I've learnt so much more about photoshop in doing these textures, mainly with the use of brushes, grabbing two presets, combining them and changing the settings to get a good base brush coat. But mostly it's the use of colour and picking the right colour that I've learnt most about. At the start of doing these textures I would pick plenty of image reference to use and mix together these colours and create plenty of different tones and shades, that I would then use to paint the final texture. The more I got used to picking the colour off images, I would instinctively pick the right kind of hues to go with what I'm thinking about of that certain plant or object, so when it reached the mushroom texture from the colour changing thing (I don't remember the name) but in the colour I wanted. And this is the main reason I started relatively slowly in completing textures to begin with because of the process I had to undergo with learning colour and picking the right ones; and what I have learnt has been massively helpful and will undoubtedly prove invaluable to know when I come to create concept work and more textures.

Friday 11 March 2011

Animations Testing

To start, I'm going to post an updated video of the creature walk because in the last video you can't really get the jist of what's happening in a second, I can't anyway, so I'm posting a much better version and as a bonus one with controls and the other without:





After getting better videos for my creature walk, I can now delve into Jeffrey Chide. Before breaking up for the Christmas holiday I expressed an interest in animating for Craig and his film Jeffrey Chide as I wanted as much work to do as possible and push myself as hard as I can. That and his film would be extra, extra hard for him to complete without a pair of animator's hands ready to help him out. Jeffrey is a very sad little guy, who only wants to get noticed. But every time he tries people just ignore him as as a result he slowly becomes flatter and flatter. And that's Jeffrey.
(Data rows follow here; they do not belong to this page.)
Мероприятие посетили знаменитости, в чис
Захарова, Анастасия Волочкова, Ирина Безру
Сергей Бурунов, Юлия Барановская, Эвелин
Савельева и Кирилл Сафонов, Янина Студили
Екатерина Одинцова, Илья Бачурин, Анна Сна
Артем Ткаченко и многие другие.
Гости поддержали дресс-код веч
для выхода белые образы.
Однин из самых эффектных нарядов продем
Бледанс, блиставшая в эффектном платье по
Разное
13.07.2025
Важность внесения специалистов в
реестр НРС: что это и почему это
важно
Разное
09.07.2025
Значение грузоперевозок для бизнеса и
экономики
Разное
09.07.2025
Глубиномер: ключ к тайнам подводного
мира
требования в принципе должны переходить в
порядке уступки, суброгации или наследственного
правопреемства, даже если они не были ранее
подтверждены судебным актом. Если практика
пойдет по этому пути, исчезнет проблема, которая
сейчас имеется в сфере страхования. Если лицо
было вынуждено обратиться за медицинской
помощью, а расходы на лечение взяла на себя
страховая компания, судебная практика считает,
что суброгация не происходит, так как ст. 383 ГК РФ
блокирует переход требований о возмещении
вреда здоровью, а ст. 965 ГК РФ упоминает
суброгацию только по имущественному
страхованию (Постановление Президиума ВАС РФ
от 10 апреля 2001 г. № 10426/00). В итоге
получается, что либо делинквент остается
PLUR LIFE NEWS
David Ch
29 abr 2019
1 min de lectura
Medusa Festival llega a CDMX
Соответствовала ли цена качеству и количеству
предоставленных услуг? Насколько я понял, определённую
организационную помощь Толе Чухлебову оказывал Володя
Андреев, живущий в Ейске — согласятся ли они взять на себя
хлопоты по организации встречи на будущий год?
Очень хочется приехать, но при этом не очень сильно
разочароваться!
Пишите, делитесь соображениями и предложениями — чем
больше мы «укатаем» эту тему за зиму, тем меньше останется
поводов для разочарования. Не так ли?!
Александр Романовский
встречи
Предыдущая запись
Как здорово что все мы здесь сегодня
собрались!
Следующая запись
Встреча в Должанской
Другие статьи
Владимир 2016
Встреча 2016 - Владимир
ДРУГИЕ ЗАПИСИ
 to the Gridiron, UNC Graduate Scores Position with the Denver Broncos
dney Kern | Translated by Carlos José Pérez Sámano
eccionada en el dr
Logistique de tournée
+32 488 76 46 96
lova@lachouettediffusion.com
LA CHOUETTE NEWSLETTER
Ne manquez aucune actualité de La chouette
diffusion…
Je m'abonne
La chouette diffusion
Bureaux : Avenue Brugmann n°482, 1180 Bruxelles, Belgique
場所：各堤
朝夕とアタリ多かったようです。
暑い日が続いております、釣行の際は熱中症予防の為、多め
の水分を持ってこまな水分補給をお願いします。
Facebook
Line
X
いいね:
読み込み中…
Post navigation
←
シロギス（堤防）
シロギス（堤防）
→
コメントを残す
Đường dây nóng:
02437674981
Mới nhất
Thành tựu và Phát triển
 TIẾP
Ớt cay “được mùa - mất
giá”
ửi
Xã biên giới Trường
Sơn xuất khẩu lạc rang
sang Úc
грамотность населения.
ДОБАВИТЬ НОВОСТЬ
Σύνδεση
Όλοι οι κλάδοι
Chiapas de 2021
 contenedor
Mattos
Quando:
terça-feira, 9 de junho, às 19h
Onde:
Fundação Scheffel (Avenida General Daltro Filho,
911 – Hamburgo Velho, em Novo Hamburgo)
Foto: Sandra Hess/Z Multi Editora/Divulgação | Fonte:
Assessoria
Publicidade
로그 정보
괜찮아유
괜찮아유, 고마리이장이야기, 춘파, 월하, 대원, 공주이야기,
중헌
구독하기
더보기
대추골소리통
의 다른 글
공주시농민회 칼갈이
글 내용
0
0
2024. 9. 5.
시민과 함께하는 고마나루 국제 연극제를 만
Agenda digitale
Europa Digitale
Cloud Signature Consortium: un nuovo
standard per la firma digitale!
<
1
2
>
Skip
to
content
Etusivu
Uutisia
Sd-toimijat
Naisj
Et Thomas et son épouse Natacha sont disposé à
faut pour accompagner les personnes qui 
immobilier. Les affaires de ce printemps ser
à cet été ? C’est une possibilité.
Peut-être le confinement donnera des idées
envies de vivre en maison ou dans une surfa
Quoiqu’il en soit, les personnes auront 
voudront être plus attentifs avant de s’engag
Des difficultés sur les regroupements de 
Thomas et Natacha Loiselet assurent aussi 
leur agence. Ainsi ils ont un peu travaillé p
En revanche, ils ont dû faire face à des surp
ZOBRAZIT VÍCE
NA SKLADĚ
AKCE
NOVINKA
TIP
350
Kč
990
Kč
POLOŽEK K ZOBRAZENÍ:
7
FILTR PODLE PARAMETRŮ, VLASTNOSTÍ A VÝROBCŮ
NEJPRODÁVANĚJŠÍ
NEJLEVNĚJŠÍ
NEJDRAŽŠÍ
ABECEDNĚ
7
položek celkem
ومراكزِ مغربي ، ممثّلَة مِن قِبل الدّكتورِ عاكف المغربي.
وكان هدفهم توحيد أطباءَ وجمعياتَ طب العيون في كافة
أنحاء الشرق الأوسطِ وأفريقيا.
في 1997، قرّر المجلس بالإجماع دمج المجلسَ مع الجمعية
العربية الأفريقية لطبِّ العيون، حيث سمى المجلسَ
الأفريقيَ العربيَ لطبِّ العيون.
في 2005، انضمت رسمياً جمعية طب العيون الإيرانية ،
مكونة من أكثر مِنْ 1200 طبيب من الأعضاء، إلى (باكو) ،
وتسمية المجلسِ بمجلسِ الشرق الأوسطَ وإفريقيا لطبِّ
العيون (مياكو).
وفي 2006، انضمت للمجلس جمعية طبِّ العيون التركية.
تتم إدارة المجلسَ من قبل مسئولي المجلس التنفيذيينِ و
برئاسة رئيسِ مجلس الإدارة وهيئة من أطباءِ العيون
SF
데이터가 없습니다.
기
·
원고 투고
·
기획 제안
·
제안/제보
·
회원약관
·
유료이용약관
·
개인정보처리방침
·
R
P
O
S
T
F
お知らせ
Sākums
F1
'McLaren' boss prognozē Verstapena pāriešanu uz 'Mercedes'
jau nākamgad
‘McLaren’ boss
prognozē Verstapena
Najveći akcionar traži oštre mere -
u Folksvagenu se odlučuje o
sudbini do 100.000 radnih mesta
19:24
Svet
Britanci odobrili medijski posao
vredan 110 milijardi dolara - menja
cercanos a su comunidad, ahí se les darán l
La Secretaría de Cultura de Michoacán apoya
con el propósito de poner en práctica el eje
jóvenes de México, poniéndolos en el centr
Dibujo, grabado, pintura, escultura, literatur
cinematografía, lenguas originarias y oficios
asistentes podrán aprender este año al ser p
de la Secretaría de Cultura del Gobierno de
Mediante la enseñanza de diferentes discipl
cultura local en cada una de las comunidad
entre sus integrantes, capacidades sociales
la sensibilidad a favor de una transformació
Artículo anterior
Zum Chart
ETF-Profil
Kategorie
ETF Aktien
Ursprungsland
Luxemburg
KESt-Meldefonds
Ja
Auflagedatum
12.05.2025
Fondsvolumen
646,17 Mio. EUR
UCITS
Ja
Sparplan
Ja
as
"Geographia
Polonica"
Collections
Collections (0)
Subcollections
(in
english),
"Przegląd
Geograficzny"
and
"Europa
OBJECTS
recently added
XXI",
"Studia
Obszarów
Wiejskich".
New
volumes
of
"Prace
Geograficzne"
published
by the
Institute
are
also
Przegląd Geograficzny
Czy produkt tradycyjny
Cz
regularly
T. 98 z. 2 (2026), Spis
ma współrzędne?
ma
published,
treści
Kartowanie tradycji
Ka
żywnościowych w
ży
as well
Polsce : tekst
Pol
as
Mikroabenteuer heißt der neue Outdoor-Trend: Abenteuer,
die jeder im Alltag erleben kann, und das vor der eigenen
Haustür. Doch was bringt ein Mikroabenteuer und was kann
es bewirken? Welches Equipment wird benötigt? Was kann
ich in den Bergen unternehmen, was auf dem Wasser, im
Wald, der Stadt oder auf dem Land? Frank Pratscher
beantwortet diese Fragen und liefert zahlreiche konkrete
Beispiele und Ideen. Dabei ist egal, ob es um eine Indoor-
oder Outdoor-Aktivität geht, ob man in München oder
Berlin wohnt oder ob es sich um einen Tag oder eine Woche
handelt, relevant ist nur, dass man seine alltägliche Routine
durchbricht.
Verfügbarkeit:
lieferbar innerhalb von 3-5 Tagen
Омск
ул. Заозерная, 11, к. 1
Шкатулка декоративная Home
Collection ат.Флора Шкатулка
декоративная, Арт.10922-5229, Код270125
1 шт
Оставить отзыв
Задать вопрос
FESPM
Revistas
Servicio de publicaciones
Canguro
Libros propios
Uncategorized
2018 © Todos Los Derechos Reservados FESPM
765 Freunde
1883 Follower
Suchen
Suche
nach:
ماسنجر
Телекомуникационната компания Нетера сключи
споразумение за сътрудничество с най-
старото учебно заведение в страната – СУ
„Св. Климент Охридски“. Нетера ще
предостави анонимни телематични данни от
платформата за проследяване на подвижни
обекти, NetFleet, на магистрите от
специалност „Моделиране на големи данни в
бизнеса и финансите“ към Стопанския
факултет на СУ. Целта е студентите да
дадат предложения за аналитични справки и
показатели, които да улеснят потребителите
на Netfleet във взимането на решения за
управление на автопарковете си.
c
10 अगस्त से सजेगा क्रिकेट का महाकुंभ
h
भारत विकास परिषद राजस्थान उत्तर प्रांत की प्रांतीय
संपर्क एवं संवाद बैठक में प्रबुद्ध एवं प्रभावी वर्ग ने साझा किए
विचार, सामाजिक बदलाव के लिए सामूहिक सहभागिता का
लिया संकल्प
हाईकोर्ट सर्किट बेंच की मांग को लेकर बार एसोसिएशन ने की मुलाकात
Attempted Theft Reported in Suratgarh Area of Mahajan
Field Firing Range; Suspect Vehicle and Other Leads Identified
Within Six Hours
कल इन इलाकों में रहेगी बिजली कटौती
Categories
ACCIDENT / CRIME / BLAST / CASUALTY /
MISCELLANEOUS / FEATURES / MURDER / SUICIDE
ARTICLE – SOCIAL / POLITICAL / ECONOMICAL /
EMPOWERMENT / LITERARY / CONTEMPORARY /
So back into full swing of the new term Craig came in to give me the rigs for the characters so I can test them out. Here are some of the walk tests I've been doing with the characters 2D Jeffrey and Rod, a general extra in the film. My little job was to test them out for their flexibility and to report back any problematic issues in the rigs. Now I'm no rigging expert but I've been around enough to know the kind of hierarchy system and ways it kind of works, and these seem a bit messed up and all over the place. The rigs work, but the outliner isn't exactly laid out nicely so that if there is something substantial wrong I can't easily see the stuff because it's all jumbled up. The other big issue I noticed was the bad or lack of weight painting to 2D Jeffrey in particular which you'll notice in Jeffrey's legs and them not bending correctly. Another weighting issue was on Jeffrey's back where if you rotate his arm too much, geometry spazzes out on his back.

The first two walk tests are Jeffrey and the next two are the Rod tests:





In terms of animation they still need to be pushed a lot further, but for quick tests of the rigs to see what they can do and how much needs to be done to make them better, they will do for now. Things for me to keep in mind, is overlap and more secondary animation like the hands on 2D Jeffrey floating down and being carried back up. On Rod there needs to be better foot movement, which when the rigs are fixed a bit more, it will provide me with this freedom. Next time I approach the walks I'll keep all this in mind and add in a bit more squish to them when they tilt to the left and right as well as twisting them round more to the left and right so there is a greater sense of weight as it all feels quite light at the minute.

Testing stages, over and out for now.